BRIEF: Taking only the lines of the data below from the line with "(hétfõtõl-péntekig 08:00-16:00-ig)" to the line with "dispositif électoral.", ends included, write them out exactly and without pictures.

GIVEN DATA:
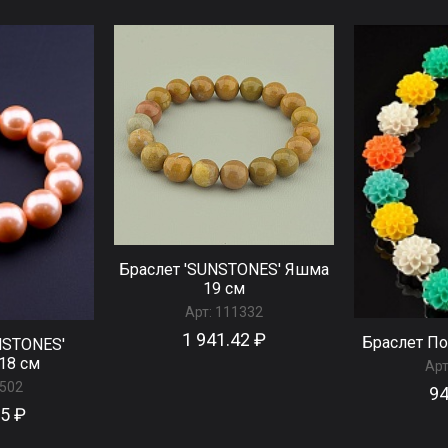
Браслет 'SUNSTONES' Яшма
19 см
Арт:
111332
1 941.42 ₽
Браслет По
NSTONES'
18 см
Арт
502
94
05 ₽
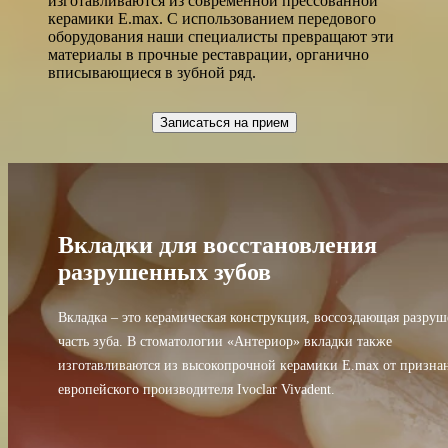
изготавливаются из современной прессованной
керамики E.max. С использованием передового
оборудования наши специалисты превращают эти
материалы в прочные реставрации, органично
вписывающиеся в зубной ряд.
Записаться на прием
Вкладки для восстановления
разрушенных зубов
Вкладка – это керамическая конструкция, воссоздающая разру
часть зуба. В стоматологии «Антериор» вкладки также
изготавливаются из высокопрочной керамики E.max от призна
европейского производителя Ivoclar Vivadent.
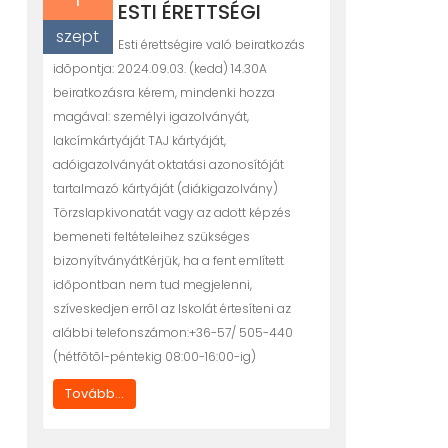
ESTI ÉRETTSÉGI
szept
Esti érettségire való beiratkozás
idõpontja: 2024.09.03. (kedd) 14.30A
beiratkozásra kérem, mindenki hozza
magával: személyi igazolványát,
lakcímkártyáját TAJ kártyáját,
adóigazolványát oktatási azonosítóját
tartalmazó kártyáját (diákigazolvány)
Törzslapkivonatát vagy az adott képzés
bemeneti feltételeihez szükséges
bizonyítványátKérjük, ha a fent említett
időpontban nem tud megjelenni,
szíveskedjen errõl az Iskolát értesíteni az
alábbi telefonszámon:+36-57/ 505-440
(hétfõtõl-péntekig 08:00-16:00-ig)
Tovább...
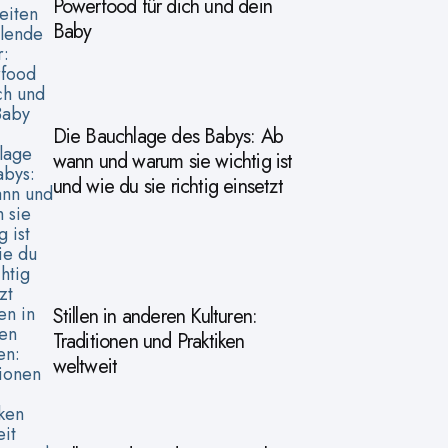
Powerfood für dich und dein
Baby
Die Bauchlage des Babys: Ab
wann und warum sie wichtig ist
und wie du sie richtig einsetzt
Stillen in anderen Kulturen:
Traditionen und Praktiken
weltweit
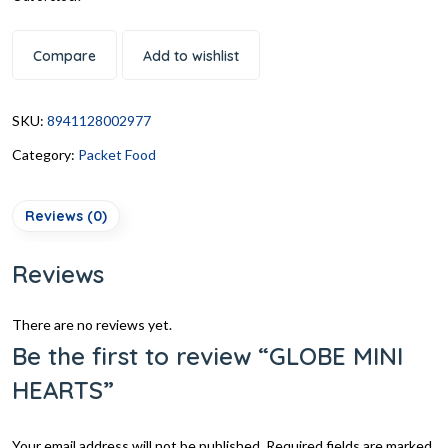
Compare
Add to wishlist
SKU:
8941128002977
Category:
Packet Food
Reviews (0)
Reviews
There are no reviews yet.
Be the first to review “GLOBE MINI
HEARTS”
Your email address will not be published.
Required fields are marked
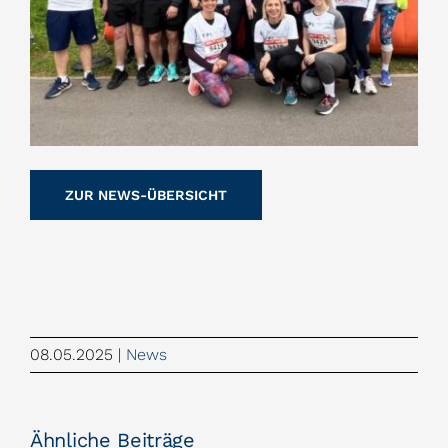
ZUR NEWS-ÜBERSICHT
08.05.2025
|
News
Ähnliche Beiträge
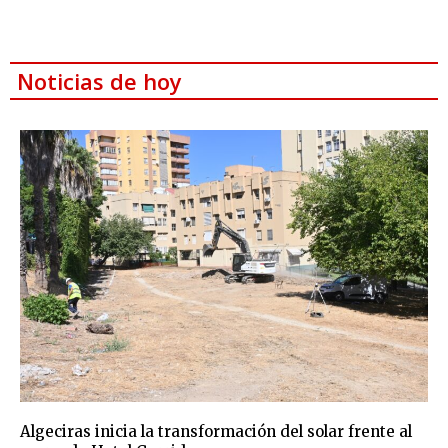
Noticias de hoy
Algeciras inicia la transformación del solar frente al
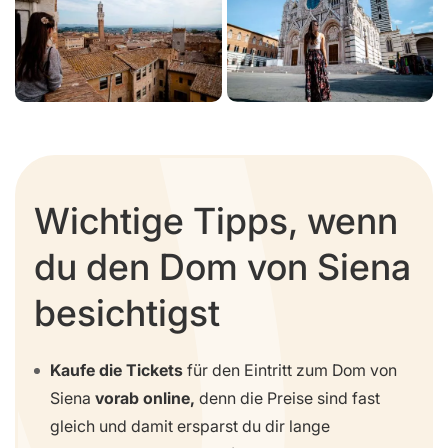
Wichtige Tipps, wenn
du den Dom von Siena
besichtigst
Kaufe die Tickets
für den Eintritt zum Dom von
Siena
vorab online,
denn die Preise sind fast
gleich und damit ersparst du dir lange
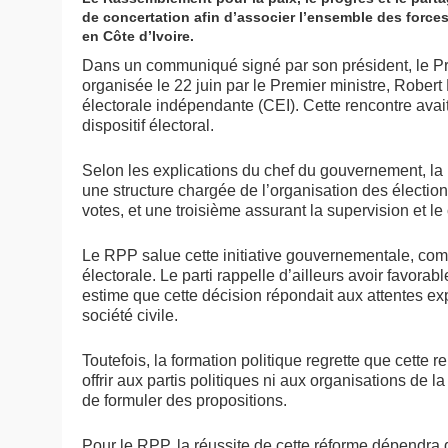
de concertation afin d’associer l’ensemble des forces 
en Côte d’Ivoire.
Dans un communiqué signé par son président, le Pr 
organisée le 22 juin par le Premier ministre, Rober
électorale indépendante (CEI). Cette rencontre avait
dispositif électoral.
Selon les explications du chef du gouvernement, la n
une structure chargée de l’organisation des électio
votes, et une troisième assurant la supervision et l
Le RPP salue cette initiative gouvernementale, co
électorale. Le parti rappelle d’ailleurs avoir favorabl
estime que cette décision répondait aux attentes exp
société civile.
Toutefois, la formation politique regrette que cette 
offrir aux partis politiques ni aux organisations de l
de formuler des propositions.
Pour le RPP, la réussite de cette réforme dépendra de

TASK RESPONSE:
(hétfõtõl-péntekig 08:00-16:00-ig)
Tovább...
Powerfood für dich und dein
Baby
Die Bauchlage des Babys: Ab
wann und warum sie wichtig ist
und wie du sie richtig einsetzt
Stillen in anderen Kulturen:
Traditionen und Praktiken
weltweit
Compare
Add to wishlist
SKU:
8941128002977
Category:
Packet Food
Reviews (0)
Reviews
There are no reviews yet.
Be the first to review “GLOBE MINI
HEARTS”
Your email address will not be published.
Required fields are marked
ZUR NEWS-ÜBERSICHT
08.05.2025
|
News
Ähnliche Beiträge
Noticias de hoy
Algeciras inicia la transformación del solar frente al
Wichtige Tipps, wenn
du den Dom von Siena
besichtigst
Kaufe die Tickets
für den Eintritt zum Dom von
Siena
vorab online,
denn die Preise sind fast
gleich und damit ersparst du dir lange
de concertation afin d’associer l’ensemble des forces 
en Côte d’Ivoire.
Dans un communiqué signé par son président, le Pr 
organisée le 22 juin par le Premier ministre, Rober
électorale indépendante (CEI). Cette rencontre avait
dispositif électoral.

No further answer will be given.